Paul exhorted the Thessalonians to “encourage the fainthearted.” The KJV translated this word “fainthearted” to “feebleminded,” a word which today conveys an entirely different meaning than that which Paul intended. Paul wrote of his philosophy toward life when he said, “While we look not at things that are seen, but at things which are not seen. For the things which are seen are temporal, but the things which are not seen are eternal” (2 Cor. 4:18). The fainthearted are those who find it difficult not to be affected by present things. It is not easy for him to “walk by faith, not sight” (2 Cor. 5:7). A good word from Solomon doubtlessly will profit us all: “Trust in the Lord with all thine heart and lean not unto thine own understanding. In all the ways acknowledge him, and he will direct thy paths” (Pro. 3:5)

The third exhortation from the verse is “support the weak.” The “fainthearted” and the “weak” in this verse are alike in one respect. Both, because of their “faintheartedness” were in action others engaged in virtually immobile. The difference in the two was this: the fainthearted did not have questions about the course he was reluctant to step out and walk on — he acknowledged that course was right. He just was afraid of the externals. But the one who is weak has doubts about things; he has a troubled conscience about the rightness of what others have no questions about. Elsewhere of this class of folk Paul wrote, “Him that is weak in faith receive ye, yet not to doubtful disputations” (Rom. 14:1) and then again, “We that are strong ought to bear the infirmities of the weak and not to please ourselves” (Rom. 15:1). The strong must be patient with the weak in the scruples he has, remembering that for the weak one to engage in things he has doubts about (eating meats he has in former times viewed as “unclean” for example), he has condemned himself for “He that doubteth is condemned if he eats, because he eateth not of faith and whatsoever is not of faith is sin” (Rom. 14:23).
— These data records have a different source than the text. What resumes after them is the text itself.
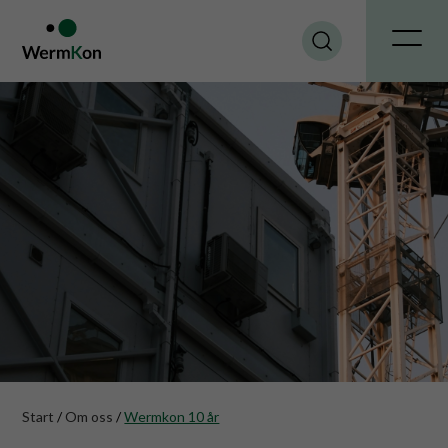
Start
/
Om oss
/
Wermkon 10 år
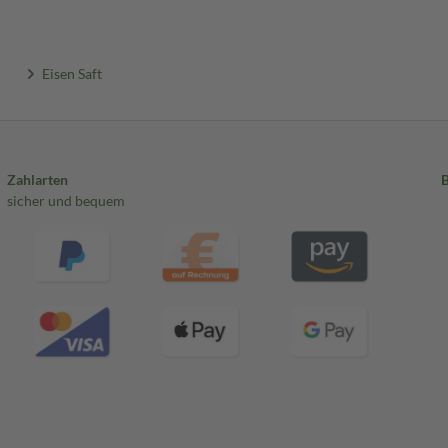
Eisen Saft
Zahlarten
sicher und bequem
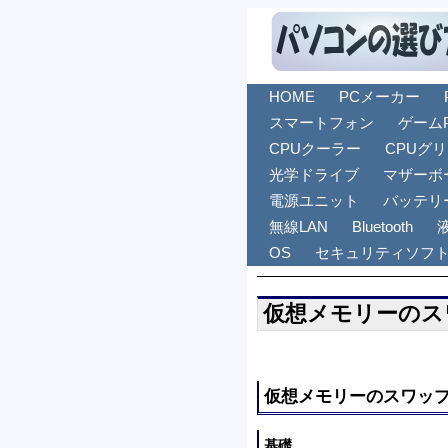
HOME
PCメーカー
スマートフォン
ゲーム
CPUクーラー
CPUグ
光学ドライブ
マザーボ
電源ユニット
バッテリ
無線LAN
Bluetooth
OS
セキュリティソフ
仮想メモリーのス
仮想メモリーのスワッ
基礎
The verse’s fourth and final exhortation is “be longsuffering to all.” “Bear ye one another’s burders and so fulfill the law of Christ” is Paul’s command to brethren elsewhere (Gal. 6:7). We must be patient with others, remembering God’s longsuffering with us. “Longsuffering” is part of brotherly kindness, enduring the frailties and weaknesses of our brethren. “In love of the brethren be ye tenderly affectioned one to another, in honor preferring one another” (Rom. 12:10). However, our longsuffering is not confined solely to brethren: the apostle commanded, “Be longsuffering toward all.”